[Required work]
Please pick out every line in the items below that contains the word "évaluation". Letter case matters.

Data items:
========================================================================

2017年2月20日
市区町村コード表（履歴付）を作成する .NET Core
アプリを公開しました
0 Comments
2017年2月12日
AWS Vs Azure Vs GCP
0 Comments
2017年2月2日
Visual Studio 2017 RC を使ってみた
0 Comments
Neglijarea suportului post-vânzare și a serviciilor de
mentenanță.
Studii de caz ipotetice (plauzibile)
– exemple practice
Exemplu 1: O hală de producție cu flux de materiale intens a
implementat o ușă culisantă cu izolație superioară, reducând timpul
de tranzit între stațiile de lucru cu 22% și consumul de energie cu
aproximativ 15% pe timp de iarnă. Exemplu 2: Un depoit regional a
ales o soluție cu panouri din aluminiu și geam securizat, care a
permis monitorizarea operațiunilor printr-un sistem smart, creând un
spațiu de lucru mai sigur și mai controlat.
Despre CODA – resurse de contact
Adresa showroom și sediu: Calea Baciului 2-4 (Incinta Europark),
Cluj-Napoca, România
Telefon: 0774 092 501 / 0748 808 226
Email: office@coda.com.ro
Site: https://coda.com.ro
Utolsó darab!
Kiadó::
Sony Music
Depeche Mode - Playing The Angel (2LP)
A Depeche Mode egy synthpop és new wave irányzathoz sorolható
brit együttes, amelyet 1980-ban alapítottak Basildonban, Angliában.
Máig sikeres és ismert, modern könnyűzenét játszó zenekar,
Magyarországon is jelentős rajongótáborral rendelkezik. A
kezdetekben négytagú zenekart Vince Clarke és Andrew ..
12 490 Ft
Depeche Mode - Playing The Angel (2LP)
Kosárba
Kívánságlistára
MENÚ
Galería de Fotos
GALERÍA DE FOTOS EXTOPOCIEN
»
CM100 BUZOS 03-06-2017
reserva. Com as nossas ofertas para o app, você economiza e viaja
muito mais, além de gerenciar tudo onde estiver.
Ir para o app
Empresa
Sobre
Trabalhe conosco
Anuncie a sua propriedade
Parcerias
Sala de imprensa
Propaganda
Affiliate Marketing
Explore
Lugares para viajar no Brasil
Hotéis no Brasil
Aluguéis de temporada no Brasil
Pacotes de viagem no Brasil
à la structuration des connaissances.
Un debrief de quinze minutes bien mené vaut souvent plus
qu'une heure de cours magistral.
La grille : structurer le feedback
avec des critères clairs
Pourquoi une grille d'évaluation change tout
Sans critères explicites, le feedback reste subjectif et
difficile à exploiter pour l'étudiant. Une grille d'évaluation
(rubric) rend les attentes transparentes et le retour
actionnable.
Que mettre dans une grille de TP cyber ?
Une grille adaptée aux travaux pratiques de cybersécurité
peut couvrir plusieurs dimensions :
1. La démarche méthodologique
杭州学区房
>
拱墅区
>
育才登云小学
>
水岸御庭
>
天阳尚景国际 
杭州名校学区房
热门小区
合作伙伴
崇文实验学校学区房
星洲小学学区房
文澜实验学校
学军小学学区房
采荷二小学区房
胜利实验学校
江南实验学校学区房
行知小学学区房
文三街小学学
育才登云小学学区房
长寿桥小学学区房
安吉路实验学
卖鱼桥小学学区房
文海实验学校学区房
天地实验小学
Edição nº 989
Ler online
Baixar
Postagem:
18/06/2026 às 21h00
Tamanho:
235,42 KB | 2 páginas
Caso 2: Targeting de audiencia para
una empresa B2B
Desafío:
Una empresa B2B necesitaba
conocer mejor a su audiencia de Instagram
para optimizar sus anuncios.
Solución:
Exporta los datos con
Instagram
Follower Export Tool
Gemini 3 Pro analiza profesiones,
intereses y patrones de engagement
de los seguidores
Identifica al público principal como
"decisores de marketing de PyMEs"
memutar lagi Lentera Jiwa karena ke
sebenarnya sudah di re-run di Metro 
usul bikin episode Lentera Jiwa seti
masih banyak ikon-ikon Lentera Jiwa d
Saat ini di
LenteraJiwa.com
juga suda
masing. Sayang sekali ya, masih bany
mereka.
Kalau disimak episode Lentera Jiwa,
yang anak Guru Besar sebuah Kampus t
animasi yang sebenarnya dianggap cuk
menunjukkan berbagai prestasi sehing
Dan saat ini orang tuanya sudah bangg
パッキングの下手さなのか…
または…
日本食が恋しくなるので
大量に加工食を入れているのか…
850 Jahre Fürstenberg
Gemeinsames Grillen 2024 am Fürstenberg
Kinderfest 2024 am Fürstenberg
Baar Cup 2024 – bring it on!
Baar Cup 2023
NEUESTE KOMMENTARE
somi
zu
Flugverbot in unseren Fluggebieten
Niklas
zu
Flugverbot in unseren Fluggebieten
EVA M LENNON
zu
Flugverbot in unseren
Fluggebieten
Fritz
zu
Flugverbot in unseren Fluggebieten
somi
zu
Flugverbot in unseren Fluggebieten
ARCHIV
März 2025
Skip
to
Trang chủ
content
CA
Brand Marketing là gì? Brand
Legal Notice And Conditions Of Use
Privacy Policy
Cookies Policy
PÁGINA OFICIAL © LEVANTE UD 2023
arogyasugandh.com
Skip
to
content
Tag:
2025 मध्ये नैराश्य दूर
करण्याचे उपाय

========================================================================

[Task result]
Pourquoi une grille d'évaluation change tout
difficile à exploiter pour l'étudiant. Une grille d'évaluation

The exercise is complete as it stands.